### Problem
Replace every "Transcribe" with "Write out" in the material below, and leave everything else as it is.
** START OF Data to process **
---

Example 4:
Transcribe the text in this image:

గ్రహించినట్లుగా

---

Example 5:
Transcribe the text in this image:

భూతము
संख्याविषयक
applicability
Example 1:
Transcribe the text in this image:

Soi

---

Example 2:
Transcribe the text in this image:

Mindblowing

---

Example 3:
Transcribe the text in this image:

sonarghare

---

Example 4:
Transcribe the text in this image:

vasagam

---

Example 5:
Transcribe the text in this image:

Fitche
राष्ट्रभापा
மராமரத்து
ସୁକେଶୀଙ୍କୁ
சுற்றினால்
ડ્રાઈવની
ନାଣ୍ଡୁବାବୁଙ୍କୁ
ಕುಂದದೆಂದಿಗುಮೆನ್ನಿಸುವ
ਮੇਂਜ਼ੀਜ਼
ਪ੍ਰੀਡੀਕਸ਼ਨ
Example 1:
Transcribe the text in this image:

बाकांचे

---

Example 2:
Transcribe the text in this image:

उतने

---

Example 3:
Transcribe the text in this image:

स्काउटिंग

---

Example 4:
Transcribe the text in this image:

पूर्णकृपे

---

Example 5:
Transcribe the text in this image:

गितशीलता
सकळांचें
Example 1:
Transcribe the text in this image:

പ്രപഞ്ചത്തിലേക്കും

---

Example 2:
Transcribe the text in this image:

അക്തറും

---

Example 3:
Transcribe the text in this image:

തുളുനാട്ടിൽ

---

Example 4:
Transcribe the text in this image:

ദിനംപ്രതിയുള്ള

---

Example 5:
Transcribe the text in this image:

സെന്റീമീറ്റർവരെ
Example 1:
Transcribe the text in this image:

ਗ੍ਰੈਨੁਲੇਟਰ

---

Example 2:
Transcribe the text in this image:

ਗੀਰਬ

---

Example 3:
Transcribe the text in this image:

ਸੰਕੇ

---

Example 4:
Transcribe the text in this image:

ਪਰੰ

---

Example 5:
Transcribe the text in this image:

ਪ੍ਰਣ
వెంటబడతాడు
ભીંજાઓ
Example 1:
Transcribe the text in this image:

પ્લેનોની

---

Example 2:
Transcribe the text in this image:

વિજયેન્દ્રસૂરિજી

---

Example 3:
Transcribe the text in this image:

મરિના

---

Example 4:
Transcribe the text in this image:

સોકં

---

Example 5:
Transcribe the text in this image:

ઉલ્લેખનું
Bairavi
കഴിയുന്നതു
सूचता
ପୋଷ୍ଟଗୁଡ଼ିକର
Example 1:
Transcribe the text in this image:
** END OF Data to process **
### Correct response
---

Example 4:
Write out the text in this image:

గ్రహించినట్లుగా

---

Example 5:
Write out the text in this image:

భూతము
संख्याविषयक
applicability
Example 1:
Write out the text in this image:

Soi

---

Example 2:
Write out the text in this image:

Mindblowing

---

Example 3:
Write out the text in this image:

sonarghare

---

Example 4:
Write out the text in this image:

vasagam

---

Example 5:
Write out the text in this image:

Fitche
राष्ट्रभापा
மராமரத்து
ସୁକେଶୀଙ୍କୁ
சுற்றினால்
ડ્રાઈવની
ନାଣ୍ଡୁବାବୁଙ୍କୁ
ಕುಂದದೆಂದಿಗುಮೆನ್ನಿಸುವ
ਮੇਂਜ਼ੀਜ਼
ਪ੍ਰੀਡੀਕਸ਼ਨ
Example 1:
Write out the text in this image:

बाकांचे

---

Example 2:
Write out the text in this image:

उतने

---

Example 3:
Write out the text in this image:

स्काउटिंग

---

Example 4:
Write out the text in this image:

पूर्णकृपे

---

Example 5:
Write out the text in this image:

गितशीलता
सकळांचें
Example 1:
Write out the text in this image:

പ്രപഞ്ചത്തിലേക്കും

---

Example 2:
Write out the text in this image:

അക്തറും

---

Example 3:
Write out the text in this image:

തുളുനാട്ടിൽ

---

Example 4:
Write out the text in this image:

ദിനംപ്രതിയുള്ള

---

Example 5:
Write out the text in this image:

സെന്റീമീറ്റർവരെ
Example 1:
Write out the text in this image:

ਗ੍ਰੈਨੁਲੇਟਰ

---

Example 2:
Write out the text in this image:

ਗੀਰਬ

---

Example 3:
Write out the text in this image:

ਸੰਕੇ

---

Example 4:
Write out the text in this image:

ਪਰੰ

---

Example 5:
Write out the text in this image:

ਪ੍ਰਣ
వెంటబడతాడు
ભીંજાઓ
Example 1:
Write out the text in this image:

પ્લેનોની

---

Example 2:
Write out the text in this image:

વિજયેન્દ્રસૂરિજી

---

Example 3:
Write out the text in this image:

મરિના

---

Example 4:
Write out the text in this image:

સોકં

---

Example 5:
Write out the text in this image:

ઉલ્લેખનું
Bairavi
കഴിയുന്നതു
सूचता
ପୋଷ୍ଟଗୁଡ଼ିକର
Example 1:
Write out the text in this image:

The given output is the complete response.